Figure 2: Example for a combined network representing the comparison of two RINs

In Cytoscape 3.x, RINalyzer provides two visual styles for the comparison networks: Comparison style and Comparison style RIN. In both styles, the node borders are colored in green, red or black if they belong to the first network, second network or both, respectively. The three new edge types are represented using different edge line styles: dashed lines for net1 edges, dotted lines for net2 edges, and solid lines for edges preserved in both networks. In the Comparison style, the edges are also colored in green, red or black depending on which network they belong to, while in the Comparison style RIN they are colored according to their interaction type, e.g., contacts in blue, hydrogen bonds in red, overlaps in gray, and combined edges in black.
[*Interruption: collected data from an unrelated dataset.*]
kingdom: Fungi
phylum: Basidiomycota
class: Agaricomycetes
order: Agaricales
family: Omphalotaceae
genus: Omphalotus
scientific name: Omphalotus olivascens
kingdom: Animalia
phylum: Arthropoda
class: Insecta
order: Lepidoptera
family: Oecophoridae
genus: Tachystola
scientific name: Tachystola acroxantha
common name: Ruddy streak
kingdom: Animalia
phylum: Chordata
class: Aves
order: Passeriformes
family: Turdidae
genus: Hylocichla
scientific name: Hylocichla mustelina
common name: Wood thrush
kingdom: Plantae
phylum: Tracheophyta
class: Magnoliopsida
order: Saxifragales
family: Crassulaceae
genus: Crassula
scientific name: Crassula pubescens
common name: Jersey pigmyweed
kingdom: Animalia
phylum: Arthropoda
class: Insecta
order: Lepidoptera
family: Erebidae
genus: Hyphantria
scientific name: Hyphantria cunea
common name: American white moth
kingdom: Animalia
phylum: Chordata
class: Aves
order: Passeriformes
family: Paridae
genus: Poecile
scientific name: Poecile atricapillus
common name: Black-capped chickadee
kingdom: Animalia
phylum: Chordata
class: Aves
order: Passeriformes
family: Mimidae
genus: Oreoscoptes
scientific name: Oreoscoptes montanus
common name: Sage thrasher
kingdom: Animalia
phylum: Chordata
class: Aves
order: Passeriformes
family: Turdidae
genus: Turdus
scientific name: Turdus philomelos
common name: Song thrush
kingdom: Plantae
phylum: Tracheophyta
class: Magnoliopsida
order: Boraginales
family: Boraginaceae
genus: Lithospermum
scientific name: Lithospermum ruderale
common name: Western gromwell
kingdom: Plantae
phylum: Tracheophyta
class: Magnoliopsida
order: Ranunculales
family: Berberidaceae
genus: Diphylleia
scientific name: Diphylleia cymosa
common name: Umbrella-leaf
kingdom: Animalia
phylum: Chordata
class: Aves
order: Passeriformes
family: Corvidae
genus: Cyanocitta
In Cytoscape 2.7, the three new edge types are represented using different edge line styles: dashed lines for net1 edges, dotted lines for net2 edges, and solid lines for edges preserved in both networks.

As Cytoscape 2.6.x provides only two types of edge lines, it is difficult to represent the three new edge types in the combined RIN. Our solution to this problem involves using the RINalyzer's Visual Properties dialog and the Cytoscape's VizMapper. First, all edge types that are not relevant for the comparison, i.e., all except combi:all_all, are hidden (using the Visual Properties dialog for edges). Then, the edge color is mapped to the attribute BelongsTo in the VizMapper. The result can be seen in Figure 2, where interactions represented by black solid lines belong to both networks, by green dashed lines only to net 1, and by red dashed lines to net 2. The label of each node is composed of the node labels of the aligned pairs of residues.